| What the task requires |
Find every line containing the string "Wirthle" in the data below, and report how many there are, with no other words.

[Collected data]
=======

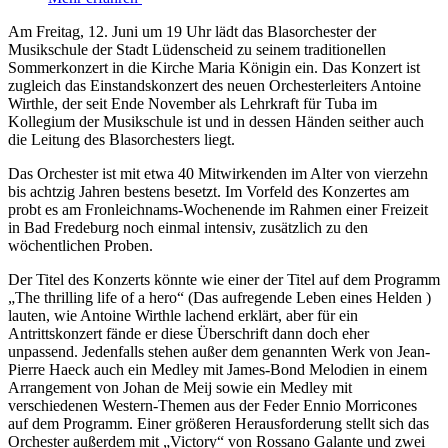
Am Freitag, 12. Juni um 19 Uhr lädt das Blasorchester der
Musikschule der Stadt Lüdenscheid zu seinem traditionellen
Sommerkonzert in die Kirche Maria Königin ein. Das Konzert ist
zugleich das Einstandskonzert des neuen Orchesterleiters Antoine
Wirthle, der seit Ende November als Lehrkraft für Tuba im
Kollegium der Musikschule ist und in dessen Händen seither auch
die Leitung des Blasorchesters liegt.
Das Orchester ist mit etwa 40 Mitwirkenden im Alter von vierzehn
bis achtzig Jahren bestens besetzt. Im Vorfeld des Konzertes am
probt es am Fronleichnams-Wochenende im Rahmen einer Freizeit
in Bad Fredeburg noch einmal intensiv, zusätzlich zu den
wöchentlichen Proben.
Der Titel des Konzerts könnte wie einer der Titel auf dem Programm
„The thrilling life of a hero“ (Das aufregende Leben eines Helden )
lauten, wie Antoine Wirthle lachend erklärt, aber für ein
Antrittskonzert fände er diese Überschrift dann doch eher
unpassend. Jedenfalls stehen außer dem genannten Werk von Jean-
Pierre Haeck auch ein Medley mit James-Bond Melodien in einem
Arrangement von Johan de Meij sowie ein Medley mit
verschiedenen Western-Themen aus der Feder Ennio Morricones
auf dem Programm. Einer größeren Herausforderung stellt sich das
Orchester außerdem mit „Victory“ von Rossano Galante und zwei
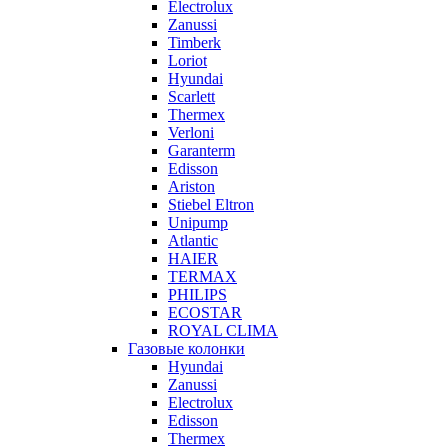
Electrolux
Zanussi
Timberk
Loriot
Hyundai
Scarlett
Thermex
Verloni
Garanterm
Edisson
Ariston
Stiebel Eltron
Unipump
Atlantic
HAIER
TERMAX
PHILIPS
ECOSTAR
ROYAL CLIMA
Газовые колонки
Hyundai
Zanussi
Electrolux
Edisson
Thermex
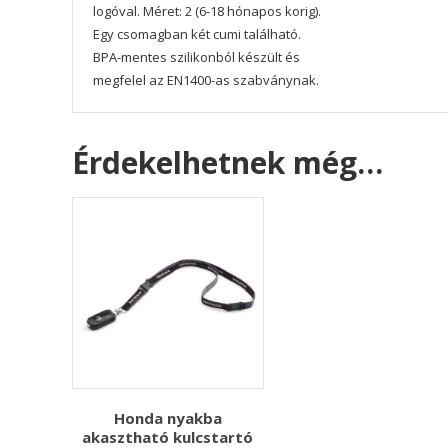
logóval. Méret: 2 (6-18 hónapos korig).
Egy csomagban két cumi található.
BPA-mentes szilikonból készült és
megfelel az EN1400-as szabványnak.
Érdekelhetnek még…
Honda nyakba
akasztható kulcstartó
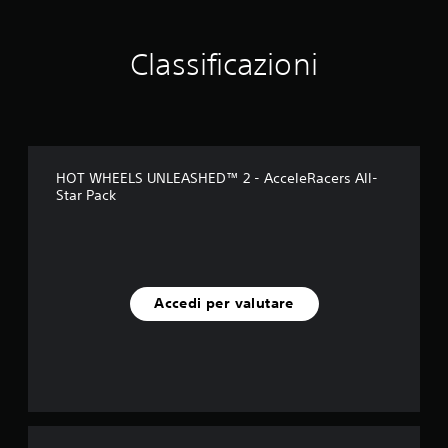
t
a
z
Classificazioni
i
o
n
i
HOT WHEELS UNLEASHED™ 2 - AcceleRacers All-
Star Pack
Accedi per valutare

=======

| Solution to this exercise |
2